Magnapaulia is een geslacht van plantenetende ornithischische dinosauriërs, behorend tot de groep van de Euornithopoda, dat tijdens het late Krijt leefde in het gebied van het huidige Mexico. De enige benoemde soort is Magnapaulia laticaudus.

De eerste fossielen van Magnapaulia werden eind jaren zestig gevonden. In 1981 werden ze benoemd als een soort van Lambeosaurus: Lambeosaurus laticaudus. In 2012 werd de nieuwe geslachtsnaam Magnapaulia gegeven. Van de soort zijn slechts wat gedeeltelijke skeletten opgegraven, zodat de precieze bouw nog onzeker is.

Magnapaulia was een grote tweevoetige planteneter die ook op zijn voorpoten kon lopen. Hij werd ruim twaalf meter lang en tegen de tien ton zwaar. Daarmee was hij de grootste bekende soort onder zijn directe verwanten, de Lambeosaurinae. Op zijn rug en staart droeg hij een doorlopende hoge kam. De basis van de staart was ook onderop erg hoog. Magnapaulia had een snavel waarmee hij stukken plant afbeet die door stapels aaneengesloten tanden vermalen werden.

Vondst en naamgeving

[bewerken | brontekst bewerken]

Tussen 1968 en 1974 groef een team van het Natural History Museum of Los Angeles County onder leiding van geoloog William J. Morris bij El Rosario aan de kust van Baja California de resten op van een grote euornithopode. Morris wees de vondst eerst toe aan Hypacrosaurus altispinus en daarna aan een Lambeosaurus sp. die hij in 1981 voorzichtig benoemde als een ?Lambeosaurus laticaudus, waarbij het vraagteken zijn onzekerheid uitdrukt. De soortaanduiding betekent "met brede staart" in het Latijn. Latere onderzoekers zagen de vondsten als behorend tot Hypacrosaurus, Lambeosaurus of meenden dat de soort een niet met andere vondsten in verband te brengen nomen dubium was.

In 2012 werd voor de soort door Albert Prieto-Márquez, Luis Chiappe, en Shantanu Joshi een apart geslacht benoemd: Magnapaulia. De geslachtsnaam is een combinatie van magnus, Latijn voor "groot" en de voornaam van de zakenman Paul G. Haaga jr, de voorzitter van de raad van bestuur van het Natural History Museum of Los Angeles County en een belangrijk donateur van dat instituut. De typesoort blijft formeel Lambeosaurus laticaudus, maar deze draagt binnen zijn nieuwe geslacht de nieuwe combinatienaam Magnapaulia laticaudus. Hoewel door Morris indertijd de mannelijke vorm ~caudus werd gekozen om deze te laten aansluiten bij het mannelijke Lambeosaurus, is dit geen bijvoeglijk naamwoord maar een zelfstandig naamwoord en de soortaanduiding mag daarom niet in het vrouwelijke "laticauda" worden veranderd.
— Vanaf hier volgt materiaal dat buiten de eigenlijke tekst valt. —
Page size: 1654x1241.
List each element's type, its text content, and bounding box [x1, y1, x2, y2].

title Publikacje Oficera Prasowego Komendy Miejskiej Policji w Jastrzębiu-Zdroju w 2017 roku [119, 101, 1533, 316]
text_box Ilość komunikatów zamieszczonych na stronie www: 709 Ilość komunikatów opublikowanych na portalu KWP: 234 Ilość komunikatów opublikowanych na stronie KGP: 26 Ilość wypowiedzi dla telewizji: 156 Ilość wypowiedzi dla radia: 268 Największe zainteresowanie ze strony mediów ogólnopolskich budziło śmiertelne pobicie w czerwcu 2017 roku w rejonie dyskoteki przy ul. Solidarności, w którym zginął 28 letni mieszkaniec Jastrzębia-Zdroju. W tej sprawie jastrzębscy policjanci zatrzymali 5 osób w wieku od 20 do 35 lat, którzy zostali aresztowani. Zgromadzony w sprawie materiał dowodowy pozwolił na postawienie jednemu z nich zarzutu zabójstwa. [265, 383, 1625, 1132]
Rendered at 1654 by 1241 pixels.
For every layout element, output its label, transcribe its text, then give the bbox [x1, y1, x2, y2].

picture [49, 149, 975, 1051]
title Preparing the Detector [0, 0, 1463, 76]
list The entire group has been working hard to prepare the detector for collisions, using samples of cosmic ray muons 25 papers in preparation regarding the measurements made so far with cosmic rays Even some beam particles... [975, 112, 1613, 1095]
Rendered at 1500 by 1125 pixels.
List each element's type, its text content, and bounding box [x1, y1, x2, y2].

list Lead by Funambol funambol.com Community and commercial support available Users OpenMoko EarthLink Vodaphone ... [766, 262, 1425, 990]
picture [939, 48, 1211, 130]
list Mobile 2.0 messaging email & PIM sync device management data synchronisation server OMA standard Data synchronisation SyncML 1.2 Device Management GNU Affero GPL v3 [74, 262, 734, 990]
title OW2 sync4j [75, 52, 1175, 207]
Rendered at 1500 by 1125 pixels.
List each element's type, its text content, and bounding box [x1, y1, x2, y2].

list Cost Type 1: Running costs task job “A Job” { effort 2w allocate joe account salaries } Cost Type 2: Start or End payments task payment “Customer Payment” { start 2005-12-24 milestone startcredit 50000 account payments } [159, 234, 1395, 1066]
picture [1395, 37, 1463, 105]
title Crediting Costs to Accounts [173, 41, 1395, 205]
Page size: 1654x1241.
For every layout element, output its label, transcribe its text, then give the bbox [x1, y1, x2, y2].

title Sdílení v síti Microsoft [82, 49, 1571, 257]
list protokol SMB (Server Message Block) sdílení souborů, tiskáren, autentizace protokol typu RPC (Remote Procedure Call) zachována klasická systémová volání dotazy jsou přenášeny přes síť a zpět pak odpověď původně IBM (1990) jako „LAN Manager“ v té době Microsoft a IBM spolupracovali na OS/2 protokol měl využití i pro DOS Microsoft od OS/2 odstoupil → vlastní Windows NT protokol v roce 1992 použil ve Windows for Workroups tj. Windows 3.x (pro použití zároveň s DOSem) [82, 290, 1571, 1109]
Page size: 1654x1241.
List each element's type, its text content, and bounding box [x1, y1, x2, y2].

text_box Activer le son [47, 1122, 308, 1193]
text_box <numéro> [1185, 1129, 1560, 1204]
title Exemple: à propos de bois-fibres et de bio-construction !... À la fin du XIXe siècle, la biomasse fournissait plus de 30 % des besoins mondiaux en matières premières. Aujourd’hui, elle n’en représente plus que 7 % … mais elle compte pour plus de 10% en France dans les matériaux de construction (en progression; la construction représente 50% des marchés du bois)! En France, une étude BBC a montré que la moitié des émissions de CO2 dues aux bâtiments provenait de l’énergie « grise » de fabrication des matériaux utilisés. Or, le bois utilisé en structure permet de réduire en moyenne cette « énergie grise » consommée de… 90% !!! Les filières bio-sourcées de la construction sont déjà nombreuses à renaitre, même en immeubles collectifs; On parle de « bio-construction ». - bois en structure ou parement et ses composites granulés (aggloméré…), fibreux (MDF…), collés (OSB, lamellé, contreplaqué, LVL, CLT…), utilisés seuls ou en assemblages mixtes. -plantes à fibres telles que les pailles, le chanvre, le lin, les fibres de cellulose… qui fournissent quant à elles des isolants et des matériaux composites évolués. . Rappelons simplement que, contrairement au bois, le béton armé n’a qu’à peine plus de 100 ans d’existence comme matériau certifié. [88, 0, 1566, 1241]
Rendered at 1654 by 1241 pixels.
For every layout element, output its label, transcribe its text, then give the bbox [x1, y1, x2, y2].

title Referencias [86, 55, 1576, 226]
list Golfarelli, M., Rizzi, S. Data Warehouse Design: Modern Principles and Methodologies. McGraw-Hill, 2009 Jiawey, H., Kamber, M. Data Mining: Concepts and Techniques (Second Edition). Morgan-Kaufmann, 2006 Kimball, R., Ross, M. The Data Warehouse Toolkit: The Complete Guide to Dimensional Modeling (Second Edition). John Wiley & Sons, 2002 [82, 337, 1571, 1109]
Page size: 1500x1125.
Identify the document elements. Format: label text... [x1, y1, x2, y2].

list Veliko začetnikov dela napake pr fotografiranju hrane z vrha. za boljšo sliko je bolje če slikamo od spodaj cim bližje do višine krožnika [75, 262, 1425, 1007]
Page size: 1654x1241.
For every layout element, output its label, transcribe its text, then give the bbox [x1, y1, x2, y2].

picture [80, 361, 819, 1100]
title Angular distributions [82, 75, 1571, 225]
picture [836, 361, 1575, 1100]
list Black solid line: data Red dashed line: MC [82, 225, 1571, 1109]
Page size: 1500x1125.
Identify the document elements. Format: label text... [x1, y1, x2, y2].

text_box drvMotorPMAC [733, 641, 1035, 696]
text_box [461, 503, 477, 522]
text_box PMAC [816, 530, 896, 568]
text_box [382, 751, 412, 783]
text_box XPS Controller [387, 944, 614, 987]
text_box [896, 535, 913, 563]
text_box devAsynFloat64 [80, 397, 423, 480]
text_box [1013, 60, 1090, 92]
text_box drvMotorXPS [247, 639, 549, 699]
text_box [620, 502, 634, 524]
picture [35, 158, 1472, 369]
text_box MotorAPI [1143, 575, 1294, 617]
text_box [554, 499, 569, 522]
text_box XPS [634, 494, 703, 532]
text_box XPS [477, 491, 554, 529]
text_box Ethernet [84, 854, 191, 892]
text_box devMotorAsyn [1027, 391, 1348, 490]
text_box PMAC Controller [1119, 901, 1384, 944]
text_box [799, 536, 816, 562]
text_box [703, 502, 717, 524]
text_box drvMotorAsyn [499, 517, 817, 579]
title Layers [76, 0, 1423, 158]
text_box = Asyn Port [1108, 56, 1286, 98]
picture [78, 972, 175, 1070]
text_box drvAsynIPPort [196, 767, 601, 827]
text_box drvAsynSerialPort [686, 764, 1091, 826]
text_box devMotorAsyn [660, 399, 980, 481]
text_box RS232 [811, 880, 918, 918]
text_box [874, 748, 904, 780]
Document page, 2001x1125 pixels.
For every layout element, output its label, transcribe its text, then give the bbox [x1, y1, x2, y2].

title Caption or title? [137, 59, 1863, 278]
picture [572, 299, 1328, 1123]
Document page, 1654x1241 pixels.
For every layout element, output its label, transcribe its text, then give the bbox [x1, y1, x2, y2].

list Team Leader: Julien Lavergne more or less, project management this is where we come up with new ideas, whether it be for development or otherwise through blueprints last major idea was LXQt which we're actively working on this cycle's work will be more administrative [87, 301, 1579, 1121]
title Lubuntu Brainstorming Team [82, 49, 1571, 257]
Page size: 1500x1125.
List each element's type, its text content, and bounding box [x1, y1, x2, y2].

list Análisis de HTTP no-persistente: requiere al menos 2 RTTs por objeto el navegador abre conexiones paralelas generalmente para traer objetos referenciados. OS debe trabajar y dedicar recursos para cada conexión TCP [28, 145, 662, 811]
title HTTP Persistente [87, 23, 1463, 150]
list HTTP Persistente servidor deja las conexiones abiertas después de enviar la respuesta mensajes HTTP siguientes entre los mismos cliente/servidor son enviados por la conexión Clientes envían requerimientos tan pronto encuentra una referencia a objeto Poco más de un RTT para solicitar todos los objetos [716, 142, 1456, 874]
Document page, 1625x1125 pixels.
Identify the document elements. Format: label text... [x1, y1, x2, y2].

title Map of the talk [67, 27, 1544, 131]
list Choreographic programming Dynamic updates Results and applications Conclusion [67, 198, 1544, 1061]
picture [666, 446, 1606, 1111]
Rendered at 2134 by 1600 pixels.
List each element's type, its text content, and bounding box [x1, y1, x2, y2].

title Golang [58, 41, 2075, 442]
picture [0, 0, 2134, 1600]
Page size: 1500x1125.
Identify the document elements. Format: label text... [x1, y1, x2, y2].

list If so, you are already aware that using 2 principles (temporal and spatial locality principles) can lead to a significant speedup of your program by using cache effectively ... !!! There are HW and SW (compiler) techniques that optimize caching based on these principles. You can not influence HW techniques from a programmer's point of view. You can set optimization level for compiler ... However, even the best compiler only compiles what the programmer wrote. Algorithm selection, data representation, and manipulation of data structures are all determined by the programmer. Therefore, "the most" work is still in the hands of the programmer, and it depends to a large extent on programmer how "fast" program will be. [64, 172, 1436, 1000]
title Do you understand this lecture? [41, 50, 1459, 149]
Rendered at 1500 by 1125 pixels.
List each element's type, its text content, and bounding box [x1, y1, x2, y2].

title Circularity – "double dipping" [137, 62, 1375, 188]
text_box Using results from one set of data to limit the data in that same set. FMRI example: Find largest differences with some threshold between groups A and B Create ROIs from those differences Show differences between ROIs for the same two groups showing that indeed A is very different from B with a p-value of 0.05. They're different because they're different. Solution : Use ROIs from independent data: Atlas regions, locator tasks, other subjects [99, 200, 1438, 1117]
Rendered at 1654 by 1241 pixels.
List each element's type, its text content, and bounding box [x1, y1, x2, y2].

Magnapaulia: bovenaan de bekende elementen, onderaan een vergelijking in grootte tussen het holotype en het grootste specimen

Het holotype, LACM 17715 is gevonden in de El Disecado-afzetting van de El Gallo-formatie die gedateerd is tussen 73,6 en 73 miljoen jaar geleden, dus uit het late Campanien. Het bestaat uit een gedeeltelijk skelet met schedel van een onvolwassen individu. Het bestaat uit de onderkant van de linkerschedel, zes halswervels, dertien fragmenten van ruggenwervels, negen fragmenten uit het heiligbeen, zes stukken van de sacrale ribben, twee staartwervels, een rechterborstbeen, een linkerravenbeksbeen, een rechterschouderblad, een rechteropperarmbeen, een linkerzitbeen, een linkerdijbeen, stukken van het rechterdijbeen, de bovenkant van een linkerscheenbeen en het derde middenvoetsbeen van de linkervoet.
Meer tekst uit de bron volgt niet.